### Data provided
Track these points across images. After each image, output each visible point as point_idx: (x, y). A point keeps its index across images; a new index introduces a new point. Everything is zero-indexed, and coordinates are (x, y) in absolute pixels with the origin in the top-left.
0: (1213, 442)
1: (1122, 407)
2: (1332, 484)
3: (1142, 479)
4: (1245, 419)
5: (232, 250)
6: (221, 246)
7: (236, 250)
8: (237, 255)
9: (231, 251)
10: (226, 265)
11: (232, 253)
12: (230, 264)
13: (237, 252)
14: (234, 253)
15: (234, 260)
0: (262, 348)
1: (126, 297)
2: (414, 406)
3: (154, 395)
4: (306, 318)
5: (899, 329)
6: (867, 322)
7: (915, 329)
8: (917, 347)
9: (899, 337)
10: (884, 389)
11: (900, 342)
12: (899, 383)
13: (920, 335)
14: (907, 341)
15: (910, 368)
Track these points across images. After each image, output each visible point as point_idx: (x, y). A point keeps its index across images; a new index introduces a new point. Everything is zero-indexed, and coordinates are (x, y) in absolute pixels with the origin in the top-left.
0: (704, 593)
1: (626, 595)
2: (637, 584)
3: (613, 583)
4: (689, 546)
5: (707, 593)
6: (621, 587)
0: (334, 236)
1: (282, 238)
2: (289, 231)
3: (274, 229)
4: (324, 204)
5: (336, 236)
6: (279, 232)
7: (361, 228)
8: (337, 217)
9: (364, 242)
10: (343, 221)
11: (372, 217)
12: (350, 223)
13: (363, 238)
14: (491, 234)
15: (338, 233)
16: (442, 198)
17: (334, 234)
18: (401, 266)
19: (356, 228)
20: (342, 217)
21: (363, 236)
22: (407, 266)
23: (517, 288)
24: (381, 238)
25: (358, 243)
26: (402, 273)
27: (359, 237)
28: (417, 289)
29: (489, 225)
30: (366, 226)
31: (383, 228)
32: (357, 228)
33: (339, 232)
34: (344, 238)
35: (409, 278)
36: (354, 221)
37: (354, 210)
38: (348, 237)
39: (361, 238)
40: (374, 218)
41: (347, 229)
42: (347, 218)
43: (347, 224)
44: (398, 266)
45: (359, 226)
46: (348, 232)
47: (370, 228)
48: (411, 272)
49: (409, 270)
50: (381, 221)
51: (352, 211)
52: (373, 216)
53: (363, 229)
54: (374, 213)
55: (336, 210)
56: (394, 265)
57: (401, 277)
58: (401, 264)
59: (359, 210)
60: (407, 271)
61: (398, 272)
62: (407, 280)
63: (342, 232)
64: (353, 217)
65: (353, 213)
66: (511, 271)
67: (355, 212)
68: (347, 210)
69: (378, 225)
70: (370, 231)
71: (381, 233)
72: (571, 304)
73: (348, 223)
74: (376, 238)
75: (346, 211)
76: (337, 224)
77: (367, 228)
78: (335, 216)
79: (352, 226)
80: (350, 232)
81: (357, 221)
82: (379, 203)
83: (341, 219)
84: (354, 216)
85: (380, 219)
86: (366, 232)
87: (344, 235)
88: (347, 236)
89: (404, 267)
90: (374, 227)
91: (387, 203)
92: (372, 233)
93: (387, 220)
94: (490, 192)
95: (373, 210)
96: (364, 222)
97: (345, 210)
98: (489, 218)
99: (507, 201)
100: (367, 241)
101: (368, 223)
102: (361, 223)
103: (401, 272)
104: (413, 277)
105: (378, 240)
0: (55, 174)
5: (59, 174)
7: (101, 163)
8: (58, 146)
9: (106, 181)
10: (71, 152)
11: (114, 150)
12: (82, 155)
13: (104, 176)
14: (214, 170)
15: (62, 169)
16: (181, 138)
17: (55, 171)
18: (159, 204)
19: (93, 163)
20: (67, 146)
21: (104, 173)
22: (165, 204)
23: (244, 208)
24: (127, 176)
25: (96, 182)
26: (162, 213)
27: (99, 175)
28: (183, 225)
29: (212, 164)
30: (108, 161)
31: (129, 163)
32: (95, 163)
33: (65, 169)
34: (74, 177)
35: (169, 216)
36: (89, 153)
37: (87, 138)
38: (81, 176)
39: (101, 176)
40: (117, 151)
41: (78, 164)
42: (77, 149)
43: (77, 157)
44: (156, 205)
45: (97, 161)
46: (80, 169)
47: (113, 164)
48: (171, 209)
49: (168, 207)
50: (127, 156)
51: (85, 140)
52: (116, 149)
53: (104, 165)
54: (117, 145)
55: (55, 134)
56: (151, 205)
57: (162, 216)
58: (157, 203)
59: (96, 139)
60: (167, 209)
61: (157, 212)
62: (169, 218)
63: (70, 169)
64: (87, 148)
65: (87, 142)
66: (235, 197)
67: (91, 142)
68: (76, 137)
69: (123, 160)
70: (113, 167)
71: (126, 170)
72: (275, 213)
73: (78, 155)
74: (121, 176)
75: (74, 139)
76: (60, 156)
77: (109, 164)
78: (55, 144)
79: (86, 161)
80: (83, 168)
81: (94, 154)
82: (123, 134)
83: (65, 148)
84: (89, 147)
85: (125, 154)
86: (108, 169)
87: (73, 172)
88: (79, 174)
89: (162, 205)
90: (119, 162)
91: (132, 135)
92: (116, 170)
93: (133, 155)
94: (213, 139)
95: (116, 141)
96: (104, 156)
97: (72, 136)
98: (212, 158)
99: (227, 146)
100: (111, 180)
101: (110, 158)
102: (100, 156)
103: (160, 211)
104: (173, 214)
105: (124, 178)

### What is expected
Copy out the lines unchanged, beginning with the line that contains "7: (361, 228)" and stopping after the line that contains "24: (381, 238)".

### Task answer
7: (361, 228)
8: (337, 217)
9: (364, 242)
10: (343, 221)
11: (372, 217)
12: (350, 223)
13: (363, 238)
14: (491, 234)
15: (338, 233)
16: (442, 198)
17: (334, 234)
18: (401, 266)
19: (356, 228)
20: (342, 217)
21: (363, 236)
22: (407, 266)
23: (517, 288)
24: (381, 238)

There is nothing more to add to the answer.